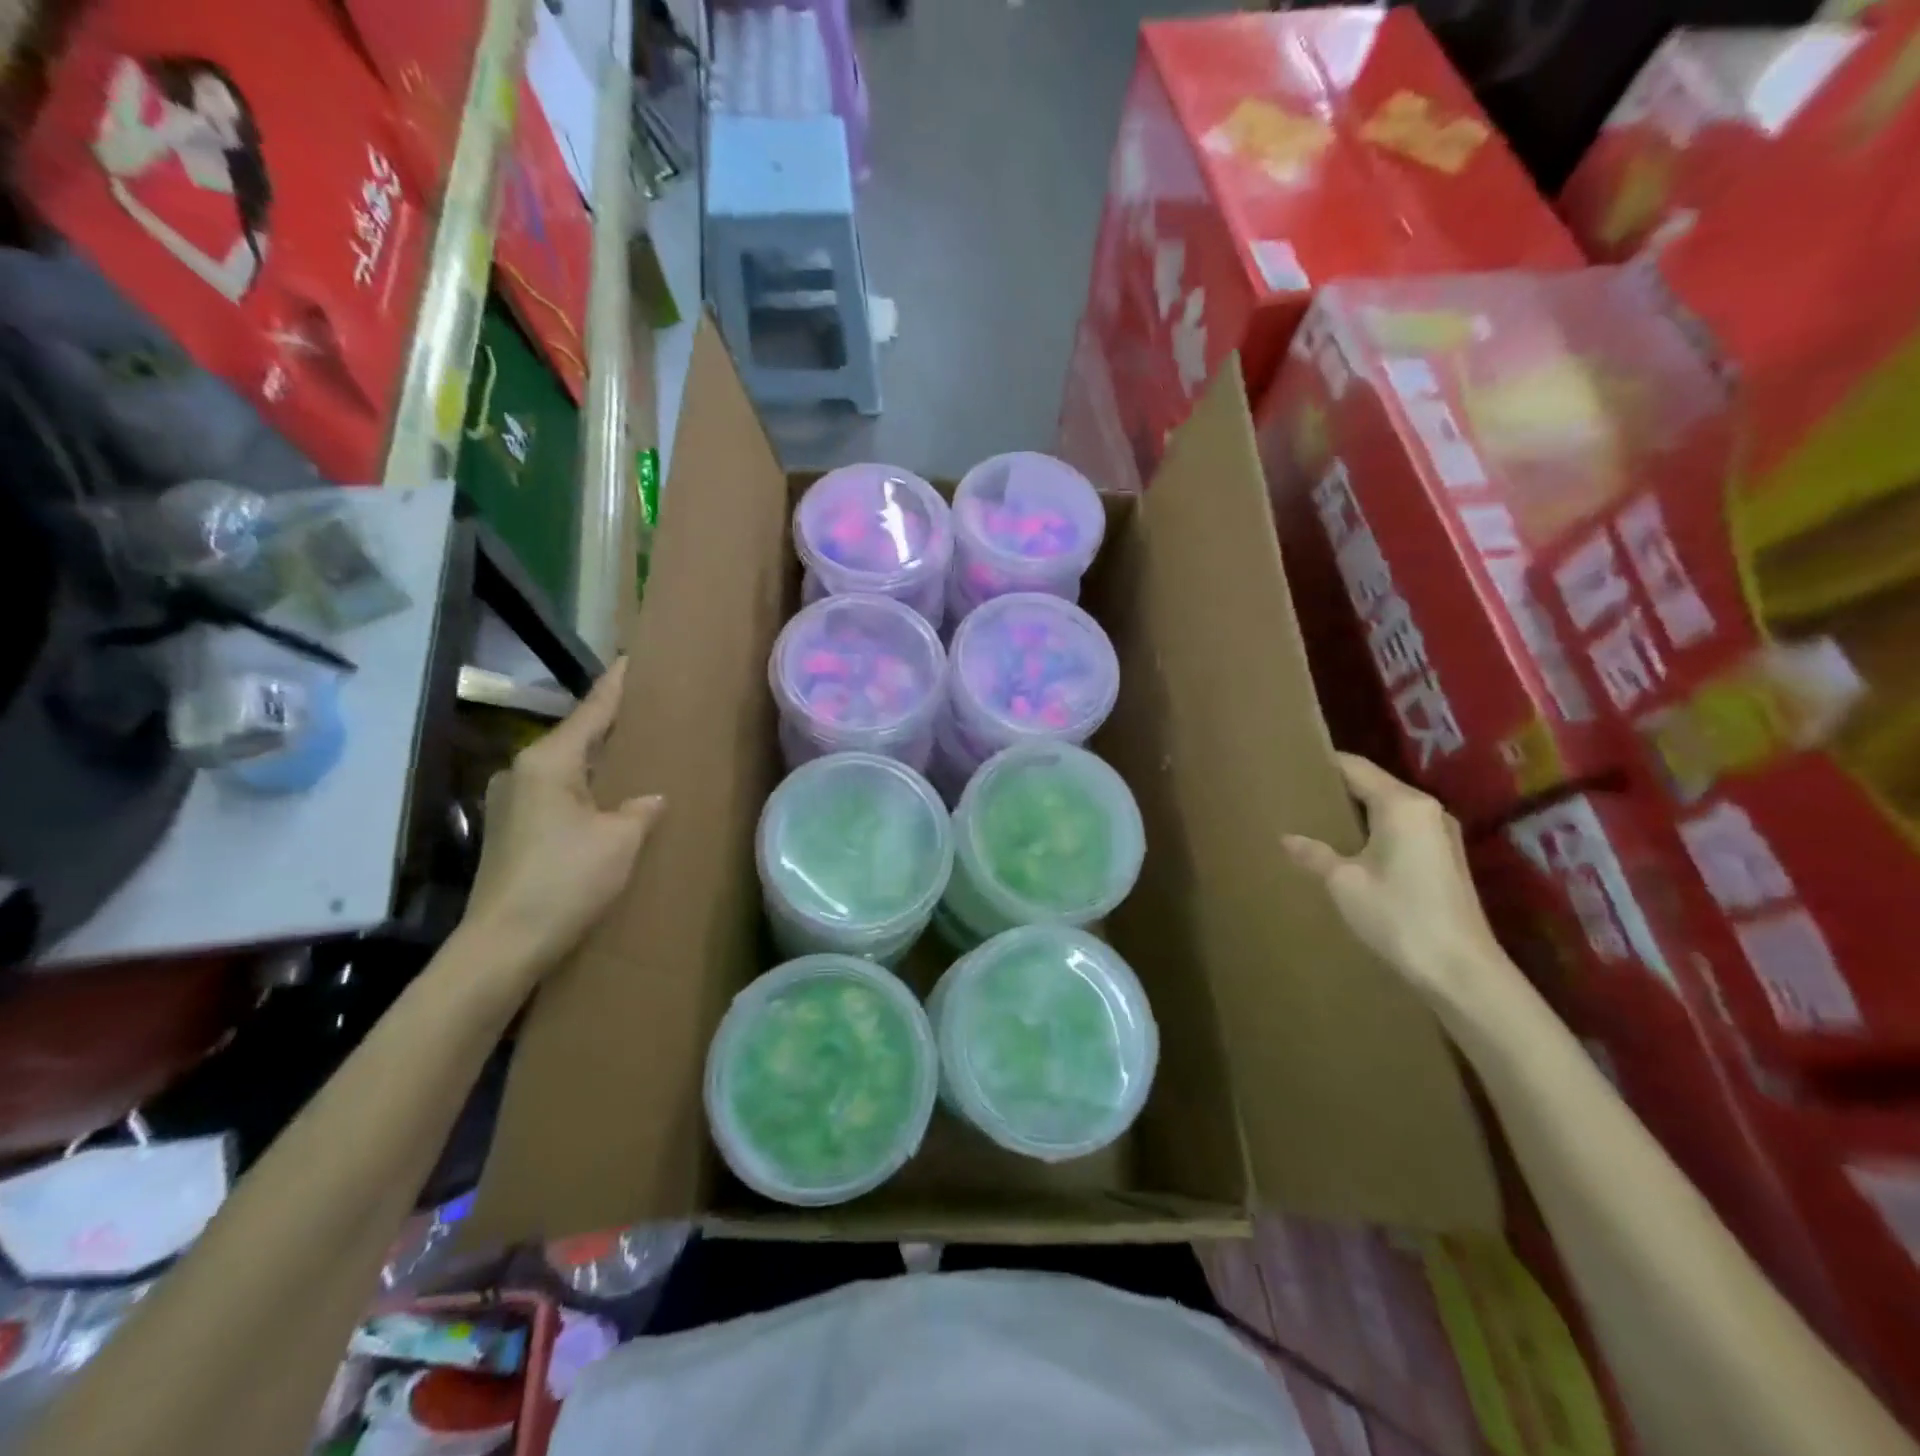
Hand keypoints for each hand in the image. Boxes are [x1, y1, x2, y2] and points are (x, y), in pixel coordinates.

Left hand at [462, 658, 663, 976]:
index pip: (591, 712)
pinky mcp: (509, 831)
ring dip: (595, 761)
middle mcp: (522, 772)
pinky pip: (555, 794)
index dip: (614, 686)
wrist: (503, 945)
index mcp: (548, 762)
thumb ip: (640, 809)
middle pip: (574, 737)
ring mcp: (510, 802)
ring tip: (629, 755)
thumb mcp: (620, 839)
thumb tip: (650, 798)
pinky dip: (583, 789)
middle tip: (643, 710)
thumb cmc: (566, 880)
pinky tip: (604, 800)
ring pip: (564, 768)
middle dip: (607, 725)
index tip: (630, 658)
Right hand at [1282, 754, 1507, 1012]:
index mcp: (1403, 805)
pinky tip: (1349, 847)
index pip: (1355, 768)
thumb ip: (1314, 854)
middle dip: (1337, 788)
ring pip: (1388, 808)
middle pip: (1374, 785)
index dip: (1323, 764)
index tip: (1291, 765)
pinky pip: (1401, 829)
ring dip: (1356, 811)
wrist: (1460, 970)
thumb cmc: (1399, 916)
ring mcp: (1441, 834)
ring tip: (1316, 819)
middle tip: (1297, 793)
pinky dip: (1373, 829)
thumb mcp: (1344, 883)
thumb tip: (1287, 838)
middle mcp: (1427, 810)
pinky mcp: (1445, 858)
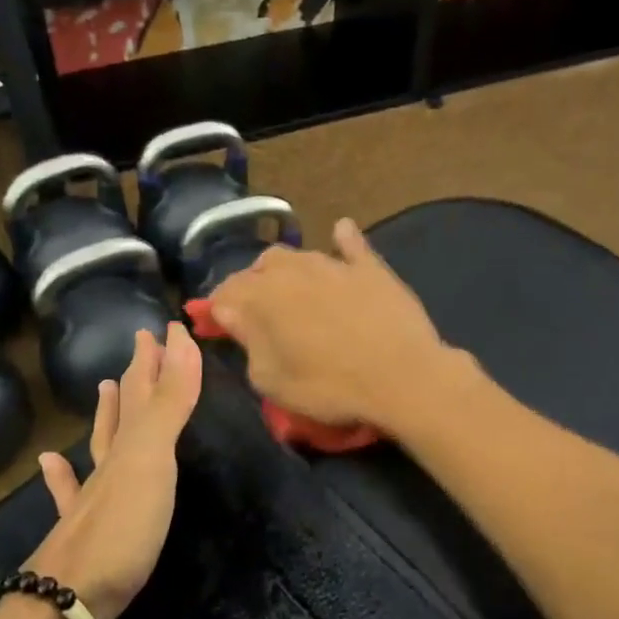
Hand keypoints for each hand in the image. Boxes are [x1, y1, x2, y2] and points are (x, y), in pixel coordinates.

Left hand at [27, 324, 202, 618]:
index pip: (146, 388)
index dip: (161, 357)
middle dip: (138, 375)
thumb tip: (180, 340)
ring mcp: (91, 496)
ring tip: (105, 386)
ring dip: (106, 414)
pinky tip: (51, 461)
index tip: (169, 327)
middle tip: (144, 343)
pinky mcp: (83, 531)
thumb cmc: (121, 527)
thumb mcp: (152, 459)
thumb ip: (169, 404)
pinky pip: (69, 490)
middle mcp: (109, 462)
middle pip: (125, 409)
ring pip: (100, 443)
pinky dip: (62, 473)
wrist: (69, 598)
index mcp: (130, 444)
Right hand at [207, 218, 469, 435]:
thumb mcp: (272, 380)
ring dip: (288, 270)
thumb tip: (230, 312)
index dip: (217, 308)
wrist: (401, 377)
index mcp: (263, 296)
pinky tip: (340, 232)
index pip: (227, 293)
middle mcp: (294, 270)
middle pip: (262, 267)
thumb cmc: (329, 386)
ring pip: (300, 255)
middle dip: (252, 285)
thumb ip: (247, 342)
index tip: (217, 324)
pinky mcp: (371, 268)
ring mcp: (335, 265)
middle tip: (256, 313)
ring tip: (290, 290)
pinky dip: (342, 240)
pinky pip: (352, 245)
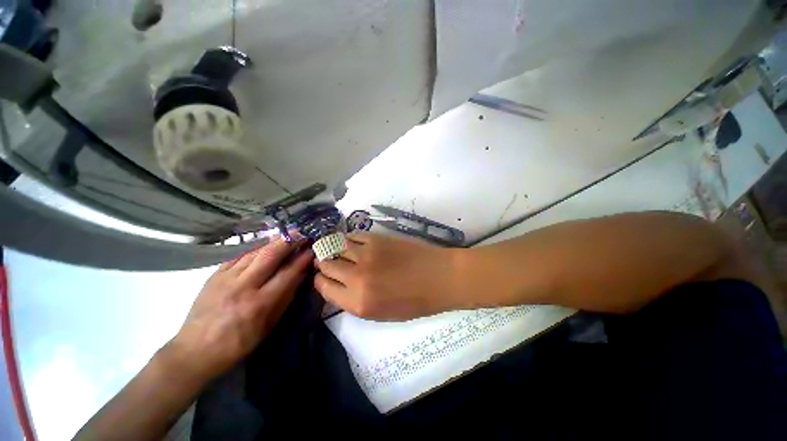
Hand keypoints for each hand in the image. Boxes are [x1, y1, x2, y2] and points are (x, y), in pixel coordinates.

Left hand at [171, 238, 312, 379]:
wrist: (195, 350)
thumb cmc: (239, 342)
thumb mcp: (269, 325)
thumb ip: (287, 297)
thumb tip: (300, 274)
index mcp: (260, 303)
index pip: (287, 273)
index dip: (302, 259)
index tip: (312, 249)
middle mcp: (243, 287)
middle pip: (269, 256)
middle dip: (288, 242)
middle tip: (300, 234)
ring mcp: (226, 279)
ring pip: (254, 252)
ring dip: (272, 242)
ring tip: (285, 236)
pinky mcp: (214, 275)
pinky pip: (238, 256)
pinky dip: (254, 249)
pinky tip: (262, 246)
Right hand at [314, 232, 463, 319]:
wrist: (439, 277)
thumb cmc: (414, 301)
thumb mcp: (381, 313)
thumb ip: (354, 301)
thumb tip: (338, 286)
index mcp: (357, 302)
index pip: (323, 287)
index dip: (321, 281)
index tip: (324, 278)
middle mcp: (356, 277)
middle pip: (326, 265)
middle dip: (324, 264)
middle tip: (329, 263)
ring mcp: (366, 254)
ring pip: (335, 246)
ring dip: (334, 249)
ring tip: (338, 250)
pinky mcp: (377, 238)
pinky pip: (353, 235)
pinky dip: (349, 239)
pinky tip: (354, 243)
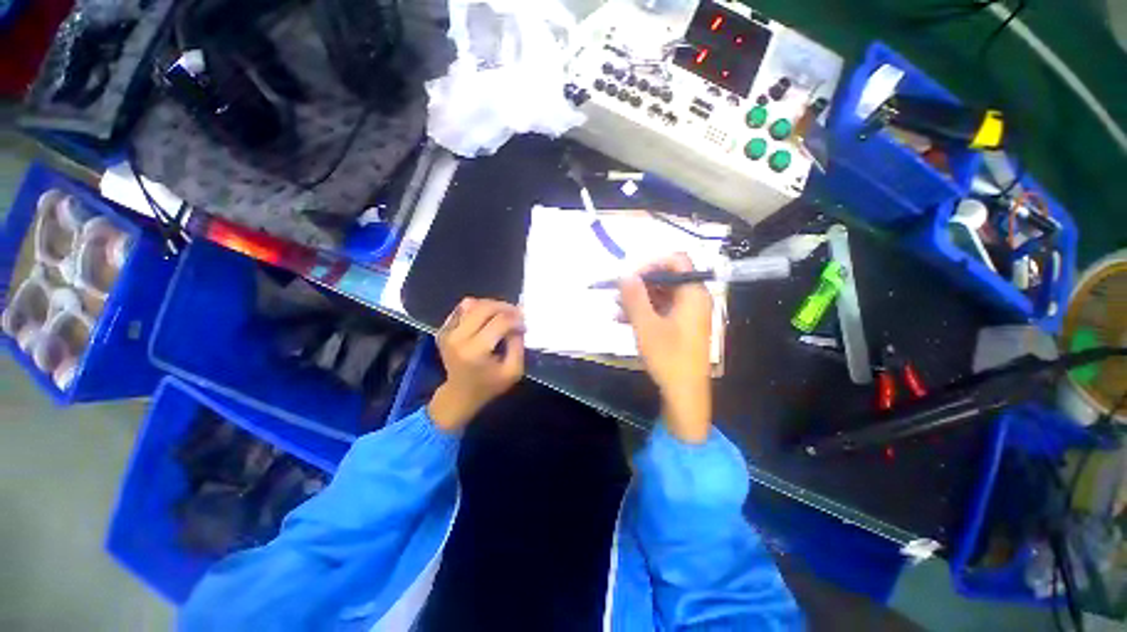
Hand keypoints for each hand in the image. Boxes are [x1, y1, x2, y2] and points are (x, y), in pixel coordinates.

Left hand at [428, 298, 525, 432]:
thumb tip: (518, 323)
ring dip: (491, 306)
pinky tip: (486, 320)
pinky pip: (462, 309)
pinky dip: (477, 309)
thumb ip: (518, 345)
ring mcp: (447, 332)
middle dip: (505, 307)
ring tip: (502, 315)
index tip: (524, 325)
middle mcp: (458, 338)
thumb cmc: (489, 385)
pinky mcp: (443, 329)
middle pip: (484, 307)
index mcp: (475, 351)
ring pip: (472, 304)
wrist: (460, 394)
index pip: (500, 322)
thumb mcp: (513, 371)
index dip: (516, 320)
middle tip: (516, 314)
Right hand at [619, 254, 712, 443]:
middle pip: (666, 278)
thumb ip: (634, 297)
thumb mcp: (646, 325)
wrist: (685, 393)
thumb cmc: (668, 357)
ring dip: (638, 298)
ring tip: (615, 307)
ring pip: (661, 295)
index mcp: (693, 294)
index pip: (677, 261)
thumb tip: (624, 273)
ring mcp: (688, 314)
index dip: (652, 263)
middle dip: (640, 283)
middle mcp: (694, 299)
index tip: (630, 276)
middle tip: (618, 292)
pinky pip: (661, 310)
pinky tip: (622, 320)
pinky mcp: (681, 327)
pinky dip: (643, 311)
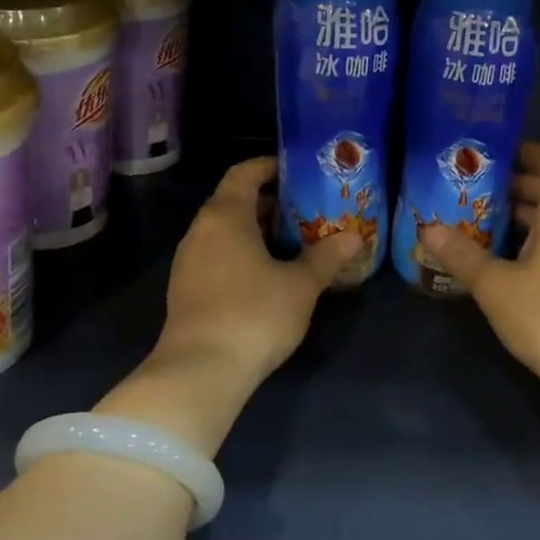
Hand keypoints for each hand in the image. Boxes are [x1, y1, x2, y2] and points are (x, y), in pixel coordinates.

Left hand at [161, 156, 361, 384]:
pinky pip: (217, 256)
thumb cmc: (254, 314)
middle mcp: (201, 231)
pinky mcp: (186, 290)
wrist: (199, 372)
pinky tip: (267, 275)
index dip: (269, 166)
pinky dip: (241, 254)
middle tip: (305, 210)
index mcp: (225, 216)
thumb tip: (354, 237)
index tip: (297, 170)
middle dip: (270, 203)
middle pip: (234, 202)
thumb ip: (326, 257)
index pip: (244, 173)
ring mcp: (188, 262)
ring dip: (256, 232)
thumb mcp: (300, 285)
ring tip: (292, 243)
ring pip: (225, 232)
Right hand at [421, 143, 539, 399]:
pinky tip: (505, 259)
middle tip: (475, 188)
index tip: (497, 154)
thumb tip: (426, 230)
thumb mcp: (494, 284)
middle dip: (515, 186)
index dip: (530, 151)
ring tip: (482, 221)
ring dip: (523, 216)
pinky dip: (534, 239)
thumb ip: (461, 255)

## Task
Report, for the data above, every line in which the string "wrist" appears.

## Exercise output
wrist: (503, 945)
wrist: (1460, 970)
wrist: (69, 598)
wrist: (401, 377)
wrist: (195, 350)
wrist: (439, 277)
wrist: (460, 394)
wrist: (685, 393)
wrist: (199, 372)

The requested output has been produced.